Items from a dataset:
══════

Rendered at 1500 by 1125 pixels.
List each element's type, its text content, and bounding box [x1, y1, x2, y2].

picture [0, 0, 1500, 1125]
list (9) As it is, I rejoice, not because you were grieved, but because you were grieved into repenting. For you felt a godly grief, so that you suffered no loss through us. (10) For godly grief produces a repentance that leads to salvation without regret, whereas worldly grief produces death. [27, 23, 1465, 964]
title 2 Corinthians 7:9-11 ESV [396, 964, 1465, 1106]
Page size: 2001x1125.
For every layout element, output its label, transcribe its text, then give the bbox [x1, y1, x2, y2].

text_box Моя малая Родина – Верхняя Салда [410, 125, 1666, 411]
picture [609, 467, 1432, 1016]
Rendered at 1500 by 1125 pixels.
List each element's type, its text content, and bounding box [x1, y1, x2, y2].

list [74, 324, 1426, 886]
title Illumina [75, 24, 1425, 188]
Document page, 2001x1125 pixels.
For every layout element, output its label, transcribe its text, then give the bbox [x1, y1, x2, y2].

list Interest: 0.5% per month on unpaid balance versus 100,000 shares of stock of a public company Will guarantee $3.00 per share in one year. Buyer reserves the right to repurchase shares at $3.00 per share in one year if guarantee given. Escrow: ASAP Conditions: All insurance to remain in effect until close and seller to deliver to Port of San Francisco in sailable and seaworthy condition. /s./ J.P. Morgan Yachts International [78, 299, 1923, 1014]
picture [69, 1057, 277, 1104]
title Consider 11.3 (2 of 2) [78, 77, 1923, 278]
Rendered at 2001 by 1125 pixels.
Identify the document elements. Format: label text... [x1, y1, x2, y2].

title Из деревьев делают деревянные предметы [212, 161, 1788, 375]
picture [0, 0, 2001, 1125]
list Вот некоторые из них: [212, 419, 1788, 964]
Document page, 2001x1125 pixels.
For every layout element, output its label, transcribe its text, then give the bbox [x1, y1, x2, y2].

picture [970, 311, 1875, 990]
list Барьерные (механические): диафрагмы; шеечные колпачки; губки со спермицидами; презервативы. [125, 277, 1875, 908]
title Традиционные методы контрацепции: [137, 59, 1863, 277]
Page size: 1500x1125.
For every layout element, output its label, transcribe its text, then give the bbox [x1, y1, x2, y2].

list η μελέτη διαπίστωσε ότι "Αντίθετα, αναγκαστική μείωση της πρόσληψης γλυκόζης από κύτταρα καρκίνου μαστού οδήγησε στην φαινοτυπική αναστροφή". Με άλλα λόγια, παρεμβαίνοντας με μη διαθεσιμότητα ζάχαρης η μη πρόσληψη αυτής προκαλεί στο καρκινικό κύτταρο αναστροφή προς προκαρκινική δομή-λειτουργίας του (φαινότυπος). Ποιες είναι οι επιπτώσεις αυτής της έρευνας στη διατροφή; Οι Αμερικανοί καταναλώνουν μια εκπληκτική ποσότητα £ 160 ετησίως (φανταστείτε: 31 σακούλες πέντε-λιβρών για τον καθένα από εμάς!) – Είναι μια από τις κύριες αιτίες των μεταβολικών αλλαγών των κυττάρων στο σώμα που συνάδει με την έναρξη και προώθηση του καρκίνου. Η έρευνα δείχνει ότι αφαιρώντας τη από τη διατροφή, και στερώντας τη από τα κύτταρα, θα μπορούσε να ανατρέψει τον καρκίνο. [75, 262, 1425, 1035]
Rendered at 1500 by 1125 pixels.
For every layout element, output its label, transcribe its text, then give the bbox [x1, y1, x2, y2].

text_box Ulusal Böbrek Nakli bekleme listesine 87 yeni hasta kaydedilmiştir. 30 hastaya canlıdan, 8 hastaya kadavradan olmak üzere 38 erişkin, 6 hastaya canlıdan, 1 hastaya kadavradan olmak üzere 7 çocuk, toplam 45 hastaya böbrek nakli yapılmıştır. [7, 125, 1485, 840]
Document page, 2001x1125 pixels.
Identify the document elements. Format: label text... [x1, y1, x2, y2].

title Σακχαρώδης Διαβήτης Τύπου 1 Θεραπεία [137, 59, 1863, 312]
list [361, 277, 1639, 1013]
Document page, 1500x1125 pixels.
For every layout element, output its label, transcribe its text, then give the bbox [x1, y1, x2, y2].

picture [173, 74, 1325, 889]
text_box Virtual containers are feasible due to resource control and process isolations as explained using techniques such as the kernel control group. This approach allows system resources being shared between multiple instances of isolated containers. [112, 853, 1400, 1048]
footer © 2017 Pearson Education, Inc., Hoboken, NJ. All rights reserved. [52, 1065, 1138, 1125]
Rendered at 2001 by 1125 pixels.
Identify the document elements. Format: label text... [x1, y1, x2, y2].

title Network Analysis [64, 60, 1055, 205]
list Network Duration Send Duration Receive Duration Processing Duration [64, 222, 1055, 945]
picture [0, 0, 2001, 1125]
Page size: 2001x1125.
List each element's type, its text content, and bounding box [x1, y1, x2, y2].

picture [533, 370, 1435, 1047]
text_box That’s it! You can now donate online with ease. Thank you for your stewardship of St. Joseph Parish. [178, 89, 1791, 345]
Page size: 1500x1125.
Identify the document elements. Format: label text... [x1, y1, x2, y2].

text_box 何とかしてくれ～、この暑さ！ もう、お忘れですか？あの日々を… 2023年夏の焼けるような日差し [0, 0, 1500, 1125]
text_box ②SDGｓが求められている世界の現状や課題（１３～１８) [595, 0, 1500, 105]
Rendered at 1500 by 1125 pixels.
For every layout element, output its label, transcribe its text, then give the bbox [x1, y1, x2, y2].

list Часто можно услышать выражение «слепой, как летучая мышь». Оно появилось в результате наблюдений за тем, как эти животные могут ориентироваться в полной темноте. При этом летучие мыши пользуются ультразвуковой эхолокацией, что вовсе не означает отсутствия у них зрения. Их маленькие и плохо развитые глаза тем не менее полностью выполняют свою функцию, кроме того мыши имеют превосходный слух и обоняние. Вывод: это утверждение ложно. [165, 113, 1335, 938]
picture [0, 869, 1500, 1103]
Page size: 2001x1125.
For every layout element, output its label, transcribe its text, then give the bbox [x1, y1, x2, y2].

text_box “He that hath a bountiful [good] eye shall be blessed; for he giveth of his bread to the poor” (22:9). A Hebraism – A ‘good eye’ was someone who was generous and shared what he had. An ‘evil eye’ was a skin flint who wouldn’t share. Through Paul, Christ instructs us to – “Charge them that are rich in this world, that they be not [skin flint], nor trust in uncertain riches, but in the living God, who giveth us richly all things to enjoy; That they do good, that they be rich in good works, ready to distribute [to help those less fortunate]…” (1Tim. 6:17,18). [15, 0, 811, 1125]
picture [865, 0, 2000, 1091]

══════

* _To-do item_:
Every entry must appear in the answer, reproduced exactly.

* _Solution_:
Rendered at 1500 by 1125 pixels.
List each element's type, its text content, and bounding box [x1, y1, x2, y2].

picture [0, 0, 1500, 1125]
list (9) As it is, I rejoice, not because you were grieved, but because you were grieved into repenting. For you felt a godly grief, so that you suffered no loss through us. (10) For godly grief produces a repentance that leads to salvation without regret, whereas worldly grief produces death. [27, 23, 1465, 964]
title 2 Corinthians 7:9-11 ESV [396, 964, 1465, 1106]
Page size: 2001x1125.
For every layout element, output its label, transcribe its text, then give the bbox [x1, y1, x2, y2].

text_box Моя малая Родина – Верхняя Салда [410, 125, 1666, 411]
picture [609, 467, 1432, 1016]
Rendered at 1500 by 1125 pixels.
List each element's type, its text content, and bounding box [x1, y1, x2, y2].

list [74, 324, 1426, 886]
title Illumina [75, 24, 1425, 188]
Document page, 2001x1125 pixels.
For every layout element, output its label, transcribe its text, then give the bbox [x1, y1, x2, y2].

list Interest: 0.5% per month on unpaid balance versus 100,000 shares of stock of a public company Will guarantee $3.00 per share in one year. Buyer reserves the right to repurchase shares at $3.00 per share in one year if guarantee given. Escrow: ASAP Conditions: All insurance to remain in effect until close and seller to deliver to Port of San Francisco in sailable and seaworthy condition. /s./ J.P. Morgan Yachts International [78, 299, 1923, 1014]
picture [69, 1057, 277, 1104]
title Consider 11.3 (2 of 2) [78, 77, 1923, 278]
Rendered at 2001 by 1125 pixels.
Identify the document elements. Format: label text... [x1, y1, x2, y2].

title Из деревьев делают деревянные предметы [212, 161, 1788, 375]
picture [0, 0, 2001, 1125]
list Вот некоторые из них: [212, 419, 1788, 964]
Document page, 2001x1125 pixels.
For every layout element, output its label, transcribe its text, then give the bbox [x1, y1, x2, y2].

picture [970, 311, 1875, 990]
list Барьерные (механические): диафрагмы; шеечные колпачки; губки со спермицидами; презервативы. [125, 277, 1875, 908]
title Традиционные методы контрацепции: [137, 59, 1863, 277]
Page size: 1500x1125.
For every layout element, output its label, transcribe its text, then give the bbox [x1, y1, x2, y2].

list η μελέτη διαπίστωσε ότι "Αντίθετα, αναγκαστική μείωση της πρόσληψης γλυκόζης από κύτταρα καρκίνου μαστού οδήγησε στην φαινοτυπική αναστροφή". Με άλλα λόγια, παρεμβαίνοντας με μη διαθεσιμότητα ζάχαρης η μη πρόσληψη αυτής προκαλεί στο καρκινικό κύτταρο αναστροφή προς προκαρκινική δομή-λειτουργίας του (φαινότυπος). Ποιες είναι οι επιπτώσεις αυτής της έρευνας στη διατροφή; Οι Αμερικανοί καταναλώνουν μια εκπληκτική ποσότητα £ 160 ετησίως (φανταστείτε: 31 σακούλες πέντε-λιβρών για τον καθένα από εμάς!) – Είναι μια από τις κύριες αιτίες των μεταβολικών αλλαγών των κυττάρων στο σώμα που συνάδει με την έναρξη και προώθηση του καρκίνου. Η έρευνα δείχνει ότι αφαιρώντας τη από τη διατροφή, και στερώντας τη από τα κύτταρα, θα μπορούσε να ανατρέψει τον καρκίνο. [75, 262, 1425, 1035]
Rendered at 1500 by 1125 pixels.
For every layout element, output its label, transcribe its text, then give the bbox [x1, y1, x2, y2].

text_box Ulusal Böbrek Nakli bekleme listesine 87 yeni hasta kaydedilmiştir. 30 hastaya canlıdan, 8 hastaya kadavradan olmak üzere 38 erişkin, 6 hastaya canlıdan, 1 hastaya kadavradan olmak üzere 7 çocuk, toplam 45 hastaya böbrek nakli yapılmıştır. [7, 125, 1485, 840]
Document page, 2001x1125 pixels.
Identify the document elements. Format: label text... [x1, y1, x2, y2].

title Σακχαρώδης Διαβήτης Τύπου 1 Θεραπεία [137, 59, 1863, 312]
list [361, 277, 1639, 1013]
Document page, 1500x1125 pixels.
For every layout element, output its label, transcribe its text, then give the bbox [x1, y1, x2, y2].

picture [173, 74, 1325, 889]
text_box Virtual containers are feasible due to resource control and process isolations as explained using techniques such as the kernel control group. This approach allows system resources being shared between multiple instances of isolated containers. [112, 853, 1400, 1048]
footer © 2017 Pearson Education, Inc., Hoboken, NJ. All rights reserved. [52, 1065, 1138, 1125]
Rendered at 2001 by 1125 pixels.
Identify the document elements. Format: label text... [x1, y1, x2, y2].

title Network Analysis [64, 60, 1055, 205]
list Network Duration Send Duration Receive Duration Processing Duration [64, 222, 1055, 945]
picture [0, 0, 2001, 1125]
Page size: 2001x1125.
List each element's type, its text content, and bounding box [x1, y1, x2, y2].

picture [533, 370, 1435, 1047]
text_box That’s it! You can now donate online with ease. Thank you for your stewardship of St. Joseph Parish. [178, 89, 1791, 345]
Page size: 1500x1125.
Identify the document elements. Format: label text... [x1, y1, x2, y2].

text_box 何とかしてくれ～、この暑さ！ もう、お忘れですか？あの日々を… 2023年夏の焼けるような日差し [0, 0, 1500, 1125]
text_box ②SDGｓが求められている世界の現状や課題（１３～１８) [595, 0, 1500, 105]
Rendered at 1500 by 1125 pixels.
For every layout element, output its label, transcribe its text, then give the bbox [x1, y1, x2, y2].

list Часто можно услышать выражение «слепой, как летучая мышь». Оно появилось в результате наблюдений за тем, как эти животные могут ориентироваться в полной темноте. При этом летучие мыши пользуются ультразвуковой эхолокацией, что вовсе не означает отсутствия у них зрения. Их маленькие и плохо развитые глаза тем не менее полностью выполняют свою функцию, кроме того мыши имеют превосходный слух и обоняние. Вывод: это утверждение ложно. [165, 113, 1335, 938]
picture [0, 869, 1500, 1103]
Page size: 2001x1125.
For every layout element, output its label, transcribe its text, then give the bbox [x1, y1, x2, y2].

text_box “He that hath a bountiful [good] eye shall be blessed; for he giveth of his bread to the poor” (22:9). A Hebraism – A ‘good eye’ was someone who was generous and shared what he had. An ‘evil eye’ was a skin flint who wouldn’t share. Through Paul, Christ instructs us to – “Charge them that are rich in this world, that they be not [skin flint], nor trust in uncertain riches, but in the living God, who giveth us richly all things to enjoy; That they do good, that they be rich in good works, ready to distribute [to help those less fortunate]…” (1Tim. 6:17,18). [15, 0, 811, 1125]
picture [865, 0, 2000, 1091]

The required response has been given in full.